After a hesitation, the priest said, “Why have you come here?”

“To help you.”

“Why should I need help?”

“You suffer.”

“This world is a vale of tears for all of us.”

“We can change that.”

“Changing it isn’t within our power. We can only endure.”

“You preach hope, Father. But you have no hope yourself.”

The priest’s silence damned and identified him.

Deucalion said, “How difficult it must be for you to assure others that God will have mercy on their immortal souls, knowing as you do that even if God exists, you have no soul upon which He might bestow His grace, and everlasting life.”

“What do you want from me?”

“A private conversation. Consideration. Discretion.”

After a hesitation, Father Duchaine said, “Come to the rectory following the service.”

“I’ll be waiting in your kitchen. What I bring you, priest, is the hope you do not think will ever be yours. You need only have the courage to believe it, and grasp it.”

Chapter 33

Carson parked the car on the shoulder of the service road, and they carried the suitcases through a stand of Southern pines, up a slight sunny incline, into a grove of well-crowned live oaks. Beyond the oaks lay a vast expanse of grass.

Twice the size of New York’s Central Park, City Park served a population only a fraction as large as that of Manhattan. Within its reaches, therefore, were lonely places, especially in the last ruddy hours of a fast-condensing summer afternoon.

Across the sweep of the meadow, not one person was walking or communing with nature, or playing with a dog, or throwing a Frisbee, or disposing of a corpse.

Putting down his suitcase, Michael pointed to a grassy spot ten feet beyond the oaks. “That’s where we found the accountant’s head, propped against that rock. That’s sure one you never forget.”

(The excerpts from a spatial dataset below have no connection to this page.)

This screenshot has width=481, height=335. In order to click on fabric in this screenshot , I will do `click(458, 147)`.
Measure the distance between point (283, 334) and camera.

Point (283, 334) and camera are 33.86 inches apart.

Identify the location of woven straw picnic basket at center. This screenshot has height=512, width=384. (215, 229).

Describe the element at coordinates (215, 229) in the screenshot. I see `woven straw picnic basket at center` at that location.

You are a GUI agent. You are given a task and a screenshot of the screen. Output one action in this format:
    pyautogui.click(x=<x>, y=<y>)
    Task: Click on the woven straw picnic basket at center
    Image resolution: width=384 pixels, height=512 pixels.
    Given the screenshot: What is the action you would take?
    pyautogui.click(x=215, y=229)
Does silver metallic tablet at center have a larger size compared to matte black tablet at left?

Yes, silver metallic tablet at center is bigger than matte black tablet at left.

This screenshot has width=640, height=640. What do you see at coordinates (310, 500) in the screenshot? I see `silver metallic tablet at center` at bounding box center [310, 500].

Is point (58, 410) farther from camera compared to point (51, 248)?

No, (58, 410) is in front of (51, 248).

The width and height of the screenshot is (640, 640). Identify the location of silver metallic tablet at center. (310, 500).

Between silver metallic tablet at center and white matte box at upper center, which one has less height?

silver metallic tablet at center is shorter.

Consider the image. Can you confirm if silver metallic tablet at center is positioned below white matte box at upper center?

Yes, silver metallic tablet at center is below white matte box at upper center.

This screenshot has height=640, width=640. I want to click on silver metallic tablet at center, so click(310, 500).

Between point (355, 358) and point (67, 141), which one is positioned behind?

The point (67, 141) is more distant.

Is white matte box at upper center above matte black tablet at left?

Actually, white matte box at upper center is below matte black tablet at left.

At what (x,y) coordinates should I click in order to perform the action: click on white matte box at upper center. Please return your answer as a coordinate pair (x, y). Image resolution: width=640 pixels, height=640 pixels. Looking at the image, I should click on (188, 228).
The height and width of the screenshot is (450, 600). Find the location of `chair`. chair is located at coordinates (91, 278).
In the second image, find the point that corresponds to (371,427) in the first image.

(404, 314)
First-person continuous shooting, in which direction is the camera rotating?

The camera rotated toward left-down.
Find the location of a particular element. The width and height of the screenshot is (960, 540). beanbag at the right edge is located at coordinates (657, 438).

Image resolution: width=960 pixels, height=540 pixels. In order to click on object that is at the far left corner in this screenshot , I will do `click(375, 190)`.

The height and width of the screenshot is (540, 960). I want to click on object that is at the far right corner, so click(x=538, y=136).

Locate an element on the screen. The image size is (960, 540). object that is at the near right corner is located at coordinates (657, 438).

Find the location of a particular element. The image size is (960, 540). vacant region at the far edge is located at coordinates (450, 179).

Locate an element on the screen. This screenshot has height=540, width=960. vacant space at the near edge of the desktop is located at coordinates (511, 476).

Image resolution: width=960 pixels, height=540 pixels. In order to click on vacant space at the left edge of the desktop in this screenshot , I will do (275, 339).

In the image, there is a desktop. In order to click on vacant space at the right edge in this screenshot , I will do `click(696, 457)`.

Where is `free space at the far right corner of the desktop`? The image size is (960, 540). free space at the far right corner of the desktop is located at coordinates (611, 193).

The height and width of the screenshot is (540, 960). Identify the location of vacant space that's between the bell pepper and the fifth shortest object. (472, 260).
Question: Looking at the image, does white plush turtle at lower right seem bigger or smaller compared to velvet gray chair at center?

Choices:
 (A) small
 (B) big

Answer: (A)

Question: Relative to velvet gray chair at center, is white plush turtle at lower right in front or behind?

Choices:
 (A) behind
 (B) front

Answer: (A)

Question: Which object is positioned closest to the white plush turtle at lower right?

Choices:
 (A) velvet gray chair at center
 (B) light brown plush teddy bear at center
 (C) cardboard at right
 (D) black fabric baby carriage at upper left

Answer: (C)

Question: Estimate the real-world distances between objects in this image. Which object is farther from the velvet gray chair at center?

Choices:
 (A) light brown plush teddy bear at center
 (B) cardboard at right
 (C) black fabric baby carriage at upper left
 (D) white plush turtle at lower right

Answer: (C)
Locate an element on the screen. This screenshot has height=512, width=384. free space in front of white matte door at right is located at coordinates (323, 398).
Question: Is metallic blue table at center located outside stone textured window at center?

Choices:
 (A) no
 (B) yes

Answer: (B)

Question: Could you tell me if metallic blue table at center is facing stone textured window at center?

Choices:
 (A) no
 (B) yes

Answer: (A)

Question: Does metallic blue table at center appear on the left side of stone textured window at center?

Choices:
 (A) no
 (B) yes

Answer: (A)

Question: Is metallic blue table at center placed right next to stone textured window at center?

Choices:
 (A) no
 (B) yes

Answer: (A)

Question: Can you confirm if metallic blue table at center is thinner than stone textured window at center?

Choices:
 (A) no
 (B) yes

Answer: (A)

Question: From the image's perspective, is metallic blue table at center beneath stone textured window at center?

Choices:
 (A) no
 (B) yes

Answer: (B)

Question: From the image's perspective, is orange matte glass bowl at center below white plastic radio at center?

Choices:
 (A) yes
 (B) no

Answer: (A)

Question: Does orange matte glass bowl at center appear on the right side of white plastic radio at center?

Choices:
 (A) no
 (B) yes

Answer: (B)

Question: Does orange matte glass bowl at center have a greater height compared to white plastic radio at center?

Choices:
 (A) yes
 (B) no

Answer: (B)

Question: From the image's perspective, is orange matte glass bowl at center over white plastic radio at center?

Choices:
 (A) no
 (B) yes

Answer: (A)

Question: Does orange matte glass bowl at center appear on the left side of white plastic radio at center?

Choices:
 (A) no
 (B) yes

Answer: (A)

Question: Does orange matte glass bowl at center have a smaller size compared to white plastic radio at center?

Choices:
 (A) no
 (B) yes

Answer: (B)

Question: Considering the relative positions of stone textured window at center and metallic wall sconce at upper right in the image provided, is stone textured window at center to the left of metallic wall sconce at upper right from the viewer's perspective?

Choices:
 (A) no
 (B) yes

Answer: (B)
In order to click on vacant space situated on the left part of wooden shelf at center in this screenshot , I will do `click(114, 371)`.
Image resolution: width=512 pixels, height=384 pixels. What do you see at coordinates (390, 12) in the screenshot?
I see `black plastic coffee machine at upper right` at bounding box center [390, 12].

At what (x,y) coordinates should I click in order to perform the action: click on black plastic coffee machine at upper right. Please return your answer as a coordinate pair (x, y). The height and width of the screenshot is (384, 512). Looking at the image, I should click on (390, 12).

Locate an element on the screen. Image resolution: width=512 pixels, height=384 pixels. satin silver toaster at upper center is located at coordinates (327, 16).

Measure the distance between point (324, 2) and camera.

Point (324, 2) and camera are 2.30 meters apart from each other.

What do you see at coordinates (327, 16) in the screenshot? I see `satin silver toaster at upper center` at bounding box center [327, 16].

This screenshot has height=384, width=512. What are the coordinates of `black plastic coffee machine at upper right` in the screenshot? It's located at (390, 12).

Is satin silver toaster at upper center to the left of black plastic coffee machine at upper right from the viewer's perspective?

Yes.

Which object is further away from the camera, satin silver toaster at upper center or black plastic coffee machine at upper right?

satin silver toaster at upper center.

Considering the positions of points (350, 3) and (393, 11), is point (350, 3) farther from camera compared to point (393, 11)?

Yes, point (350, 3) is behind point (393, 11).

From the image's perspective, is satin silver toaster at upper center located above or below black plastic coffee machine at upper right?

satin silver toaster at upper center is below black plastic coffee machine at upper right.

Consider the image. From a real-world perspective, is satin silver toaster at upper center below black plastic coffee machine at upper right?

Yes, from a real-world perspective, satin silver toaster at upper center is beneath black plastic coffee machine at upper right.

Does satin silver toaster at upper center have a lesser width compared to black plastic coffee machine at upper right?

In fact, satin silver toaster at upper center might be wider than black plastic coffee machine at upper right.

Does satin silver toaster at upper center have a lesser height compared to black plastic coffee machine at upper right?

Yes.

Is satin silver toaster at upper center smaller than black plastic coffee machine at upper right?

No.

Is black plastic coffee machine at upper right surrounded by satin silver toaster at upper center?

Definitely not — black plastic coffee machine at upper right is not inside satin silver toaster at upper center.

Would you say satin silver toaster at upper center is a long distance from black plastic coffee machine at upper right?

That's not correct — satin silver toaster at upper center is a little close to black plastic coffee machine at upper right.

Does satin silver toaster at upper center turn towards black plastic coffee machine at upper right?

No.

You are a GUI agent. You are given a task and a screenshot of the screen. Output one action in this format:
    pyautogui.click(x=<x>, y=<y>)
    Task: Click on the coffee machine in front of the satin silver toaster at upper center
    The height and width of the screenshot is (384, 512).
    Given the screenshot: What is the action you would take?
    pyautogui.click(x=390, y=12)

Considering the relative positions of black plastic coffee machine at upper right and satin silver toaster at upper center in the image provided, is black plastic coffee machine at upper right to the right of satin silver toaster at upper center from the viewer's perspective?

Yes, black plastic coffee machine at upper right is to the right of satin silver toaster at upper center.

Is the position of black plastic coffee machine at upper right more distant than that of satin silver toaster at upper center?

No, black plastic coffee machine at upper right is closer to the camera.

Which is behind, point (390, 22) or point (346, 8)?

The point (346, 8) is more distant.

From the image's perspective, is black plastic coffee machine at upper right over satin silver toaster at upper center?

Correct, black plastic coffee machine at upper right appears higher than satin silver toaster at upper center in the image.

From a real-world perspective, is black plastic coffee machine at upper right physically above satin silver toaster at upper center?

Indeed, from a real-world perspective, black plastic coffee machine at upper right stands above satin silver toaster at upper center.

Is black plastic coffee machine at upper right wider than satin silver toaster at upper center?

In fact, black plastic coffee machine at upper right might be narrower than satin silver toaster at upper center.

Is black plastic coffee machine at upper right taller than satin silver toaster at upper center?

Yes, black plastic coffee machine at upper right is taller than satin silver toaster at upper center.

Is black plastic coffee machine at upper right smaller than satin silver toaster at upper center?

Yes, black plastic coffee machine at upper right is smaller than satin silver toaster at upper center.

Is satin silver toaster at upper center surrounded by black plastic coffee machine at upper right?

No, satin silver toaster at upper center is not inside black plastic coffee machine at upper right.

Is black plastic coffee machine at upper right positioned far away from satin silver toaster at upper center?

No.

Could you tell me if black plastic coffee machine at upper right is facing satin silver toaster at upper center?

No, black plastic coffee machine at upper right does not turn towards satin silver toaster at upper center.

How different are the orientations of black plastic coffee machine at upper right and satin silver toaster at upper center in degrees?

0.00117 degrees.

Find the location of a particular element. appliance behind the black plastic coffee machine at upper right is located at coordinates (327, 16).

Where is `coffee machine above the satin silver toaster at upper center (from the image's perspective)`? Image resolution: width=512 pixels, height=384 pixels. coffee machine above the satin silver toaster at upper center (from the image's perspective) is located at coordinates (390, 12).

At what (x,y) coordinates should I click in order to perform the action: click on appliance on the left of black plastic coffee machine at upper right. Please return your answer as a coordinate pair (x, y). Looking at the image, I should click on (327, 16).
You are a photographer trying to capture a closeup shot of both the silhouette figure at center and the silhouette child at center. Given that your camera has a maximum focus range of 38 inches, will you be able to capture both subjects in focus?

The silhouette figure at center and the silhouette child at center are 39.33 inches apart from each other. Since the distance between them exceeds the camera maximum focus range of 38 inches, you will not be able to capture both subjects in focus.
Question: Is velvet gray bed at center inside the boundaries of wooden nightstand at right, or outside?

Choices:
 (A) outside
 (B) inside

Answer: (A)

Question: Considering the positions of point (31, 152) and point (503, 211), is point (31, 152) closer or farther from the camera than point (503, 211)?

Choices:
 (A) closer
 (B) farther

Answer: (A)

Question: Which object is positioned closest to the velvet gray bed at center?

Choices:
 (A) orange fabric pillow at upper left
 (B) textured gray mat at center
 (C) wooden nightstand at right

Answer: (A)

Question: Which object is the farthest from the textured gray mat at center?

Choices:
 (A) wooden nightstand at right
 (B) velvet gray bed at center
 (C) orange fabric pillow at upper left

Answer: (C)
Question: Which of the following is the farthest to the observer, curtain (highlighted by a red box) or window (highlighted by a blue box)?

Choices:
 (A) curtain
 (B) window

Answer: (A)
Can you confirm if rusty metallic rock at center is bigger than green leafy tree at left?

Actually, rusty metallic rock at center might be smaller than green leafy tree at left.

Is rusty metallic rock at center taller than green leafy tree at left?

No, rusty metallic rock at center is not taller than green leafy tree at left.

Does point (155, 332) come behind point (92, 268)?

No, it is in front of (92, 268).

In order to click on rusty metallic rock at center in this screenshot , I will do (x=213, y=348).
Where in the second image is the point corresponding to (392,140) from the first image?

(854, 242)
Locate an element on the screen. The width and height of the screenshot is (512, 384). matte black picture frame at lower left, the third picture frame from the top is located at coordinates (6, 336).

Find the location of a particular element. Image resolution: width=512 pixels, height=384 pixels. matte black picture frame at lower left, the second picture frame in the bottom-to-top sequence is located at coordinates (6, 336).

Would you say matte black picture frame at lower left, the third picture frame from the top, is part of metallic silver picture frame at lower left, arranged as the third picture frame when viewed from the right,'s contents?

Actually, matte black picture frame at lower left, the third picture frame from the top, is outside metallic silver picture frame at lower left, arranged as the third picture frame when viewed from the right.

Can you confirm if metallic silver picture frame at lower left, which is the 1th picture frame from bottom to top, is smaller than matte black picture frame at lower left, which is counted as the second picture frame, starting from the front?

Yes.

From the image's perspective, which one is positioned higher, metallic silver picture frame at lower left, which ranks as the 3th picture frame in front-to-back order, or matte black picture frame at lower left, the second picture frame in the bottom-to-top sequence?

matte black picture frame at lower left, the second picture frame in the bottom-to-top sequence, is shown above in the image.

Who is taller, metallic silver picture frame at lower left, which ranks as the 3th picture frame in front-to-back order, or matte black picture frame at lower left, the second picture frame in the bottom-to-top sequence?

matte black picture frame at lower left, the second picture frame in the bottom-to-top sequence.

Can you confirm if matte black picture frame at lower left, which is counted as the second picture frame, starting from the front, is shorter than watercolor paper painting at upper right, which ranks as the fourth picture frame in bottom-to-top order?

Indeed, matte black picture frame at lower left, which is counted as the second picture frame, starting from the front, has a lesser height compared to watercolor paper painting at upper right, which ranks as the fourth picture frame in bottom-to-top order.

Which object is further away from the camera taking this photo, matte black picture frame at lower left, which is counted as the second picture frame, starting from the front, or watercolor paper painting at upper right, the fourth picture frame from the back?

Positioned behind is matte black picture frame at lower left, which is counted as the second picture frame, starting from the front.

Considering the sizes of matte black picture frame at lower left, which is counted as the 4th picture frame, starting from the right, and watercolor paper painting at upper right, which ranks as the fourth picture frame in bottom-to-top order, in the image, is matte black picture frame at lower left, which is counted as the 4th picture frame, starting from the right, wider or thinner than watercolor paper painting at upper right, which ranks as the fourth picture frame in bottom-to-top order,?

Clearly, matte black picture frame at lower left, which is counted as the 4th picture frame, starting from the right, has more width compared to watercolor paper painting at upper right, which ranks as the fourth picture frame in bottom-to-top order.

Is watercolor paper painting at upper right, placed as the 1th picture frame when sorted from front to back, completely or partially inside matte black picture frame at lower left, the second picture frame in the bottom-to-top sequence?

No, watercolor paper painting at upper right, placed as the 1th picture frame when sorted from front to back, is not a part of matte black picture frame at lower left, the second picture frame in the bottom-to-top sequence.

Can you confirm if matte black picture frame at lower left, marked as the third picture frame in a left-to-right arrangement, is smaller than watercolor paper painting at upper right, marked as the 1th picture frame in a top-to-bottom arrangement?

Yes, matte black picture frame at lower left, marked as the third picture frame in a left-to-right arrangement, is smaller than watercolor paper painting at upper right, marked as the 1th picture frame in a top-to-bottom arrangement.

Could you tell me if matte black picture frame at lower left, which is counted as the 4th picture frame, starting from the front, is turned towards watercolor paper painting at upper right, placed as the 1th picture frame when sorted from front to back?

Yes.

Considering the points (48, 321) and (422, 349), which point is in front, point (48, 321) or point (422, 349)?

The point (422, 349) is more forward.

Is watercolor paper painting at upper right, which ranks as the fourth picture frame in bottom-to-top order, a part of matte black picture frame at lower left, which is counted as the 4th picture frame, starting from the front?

“If Hallmark made a remembrance card suitable for the occasion,” Carson said, “I would send you one each year.”

“I was impressed by the cocky angle at which he wore his cowboy hat,” Michael recalled, “especially considering his circumstances.”

“Wasn’t it their first date?” Carson asked.

“Right. They went to a costume party together. That’s why he was wearing a midnight-blue leather cowboy outfit with rhinestones.”

“His boots had mother-of-pearl inlays.”

“They were fine, those boots. I’ll bet he looked really cool with his body and head together, but of course we never got to see the full effect.”

“Did we ever know the killer’s costume?” she asked as she knelt in the crisp dead oak leaves to open her suitcase.

“I think he went as a bullfighter.”

“He cut off the cowboy’s head with an ax. A bullfighter doesn’t carry an ax.”

“Yeah, but he always kept an ax in the trunk of his car,” he reminded her.